Helmut Kohl, à Londres, le 12 mars 1998. | PAUL VICENTE / AFP

Editorial du « Monde ». La mort vient parfois rendre justice aux grands hommes. Ces dernières années, Helmut Kohl n’était plus que l’ombre de lui-même. Les Allemands s’étaient habitués à voir en lui un vieil homme diminué, en chaise roulante, et dont la presse ne parlait que pour évoquer le long feuilleton judiciaire l’opposant au journaliste qui l’avait aidé à rédiger ses Mémoires. L’ancien chancelier accusait le journaliste d’avoir publié des conversations qu’il aurait préféré garder confidentielles, dans lesquelles il réglait peu élégamment ses comptes avec nombre de personnalités, dont Angela Merkel.

Sa disparition, vendredi 16 juin, à l’âge de 87 ans, vient remettre les choses à leur juste place. Certes, Helmut Kohl a quitté la scène politique allemande de façon peu glorieuse, battu aux élections législatives de 1998 après avoir livré le combat de trop, et avant d’être discrédité, quelques mois plus tard, par l’affaire des « caisses noires » de l’Union chrétienne-démocrate (CDU), le parti qu’il avait dirigé pendant vingt-cinq ans. Mais l’histoire, elle, retiendra un autre Helmut Kohl.

L’hommage de Merkel

Réagissant à la mort de son prédécesseur, Mme Merkel a salué « un grand Allemand et un grand Européen ». La formule peut sembler fade. Elle est pourtant lourde de sens, pour peu que l’on mesure à quel point ce « et » n’avait rien d’évident pendant les seize années (1982-1998) de son règne.

« Un grand Allemand », Helmut Kohl le fut assurément, lui, le catholique conservateur de Rhénanie que rien ne prédestinait à piloter la réunification d’une nation divisée par le partage de l’Europe issu de la deuxième guerre mondiale. Cette réunification, aujourd’hui, apparaît comme historiquement logique ; elle comportait cependant de tels risques politiques et entraînait un tel coût économique que seul un véritable homme d’Etat pouvait la conduire.

En s’engageant dans ce processus, Helmut Kohl aurait pu tourner le dos à l’Europe. On l’a oublié, mais la réunification réveilla à l’époque les craintes de voir ­l’Allemagne renouer avec le vieux démon du nationalisme. Or le chancelier Kohl, en reconnaissant, sur l’insistance de François Mitterrand, l’intangibilité des frontières sur l’Oder et la Neisse issues de la seconde guerre mondiale par le traité dit « 2 + 4 » (1990), puis en imposant à ses concitoyens l’abandon du deutschemark au profit de l’euro par le traité de Maastricht (1992), est entré dans l’histoire en réussissant ce coup de maître : faire l’Allemagne sans défaire l’Europe.

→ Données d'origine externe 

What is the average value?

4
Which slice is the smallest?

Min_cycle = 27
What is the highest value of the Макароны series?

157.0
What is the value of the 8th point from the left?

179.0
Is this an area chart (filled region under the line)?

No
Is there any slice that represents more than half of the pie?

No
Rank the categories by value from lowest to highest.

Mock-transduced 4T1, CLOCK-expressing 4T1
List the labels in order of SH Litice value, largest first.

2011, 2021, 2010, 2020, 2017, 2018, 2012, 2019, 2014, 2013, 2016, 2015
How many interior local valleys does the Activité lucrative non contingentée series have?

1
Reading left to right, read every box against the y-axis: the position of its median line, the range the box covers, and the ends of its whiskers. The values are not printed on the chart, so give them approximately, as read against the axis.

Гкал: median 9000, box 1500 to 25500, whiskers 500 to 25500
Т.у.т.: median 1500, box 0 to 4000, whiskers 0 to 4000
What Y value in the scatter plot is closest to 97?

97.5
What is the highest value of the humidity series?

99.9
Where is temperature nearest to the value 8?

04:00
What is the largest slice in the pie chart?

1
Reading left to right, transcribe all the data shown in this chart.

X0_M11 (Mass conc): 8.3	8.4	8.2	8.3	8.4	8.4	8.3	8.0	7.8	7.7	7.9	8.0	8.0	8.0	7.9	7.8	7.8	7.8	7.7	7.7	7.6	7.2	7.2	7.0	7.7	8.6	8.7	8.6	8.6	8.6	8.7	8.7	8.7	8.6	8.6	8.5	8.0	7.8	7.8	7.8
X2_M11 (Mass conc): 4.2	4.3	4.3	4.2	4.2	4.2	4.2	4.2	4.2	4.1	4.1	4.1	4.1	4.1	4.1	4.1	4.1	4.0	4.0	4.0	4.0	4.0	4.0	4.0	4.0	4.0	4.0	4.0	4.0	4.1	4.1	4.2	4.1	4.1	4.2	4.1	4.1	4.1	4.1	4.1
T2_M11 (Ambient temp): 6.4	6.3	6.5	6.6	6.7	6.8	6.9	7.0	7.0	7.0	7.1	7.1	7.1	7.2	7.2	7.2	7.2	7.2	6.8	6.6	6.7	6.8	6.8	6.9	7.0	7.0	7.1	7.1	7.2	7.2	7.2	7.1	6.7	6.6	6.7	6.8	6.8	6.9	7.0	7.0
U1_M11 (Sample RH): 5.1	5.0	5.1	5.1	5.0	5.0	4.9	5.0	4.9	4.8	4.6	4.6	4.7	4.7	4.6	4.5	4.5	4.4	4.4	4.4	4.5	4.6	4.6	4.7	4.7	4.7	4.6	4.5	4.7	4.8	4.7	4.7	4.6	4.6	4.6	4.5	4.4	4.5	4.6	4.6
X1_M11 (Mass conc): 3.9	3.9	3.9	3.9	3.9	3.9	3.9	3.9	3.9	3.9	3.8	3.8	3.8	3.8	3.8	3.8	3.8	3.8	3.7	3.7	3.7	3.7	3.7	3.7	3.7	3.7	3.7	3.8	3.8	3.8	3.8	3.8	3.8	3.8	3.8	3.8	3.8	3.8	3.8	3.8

Estimer que l’on peut défendre la grandeur de l’Allemagne tout en promouvant l’intérêt de l’Europe ; considérer que ces deux objectifs ne peuvent être atteints que si une profonde relation de confiance avec la France a été établie au préalable : ces convictions, qui étaient celles d’Helmut Kohl, prennent une résonance particulière à l’heure de sa mort.

Au moment où s’engagent les négociations sur le Brexit, où la France vient d’élire un président qui promet de « refonder » l’Europe et où la chancelière Merkel encourage le Vieux Continent à « prendre en main son destin » faute de pouvoir compter sur un allié américain devenu imprévisible sous la présidence Trump, la mort d’Helmut Kohl nous replonge dans une époque dont nous devrions retenir la leçon. Une époque qui nous rappelle que les grands chamboulements géopolitiques peuvent représenter, pour l’avenir de l’Europe, des chances véritablement historiques.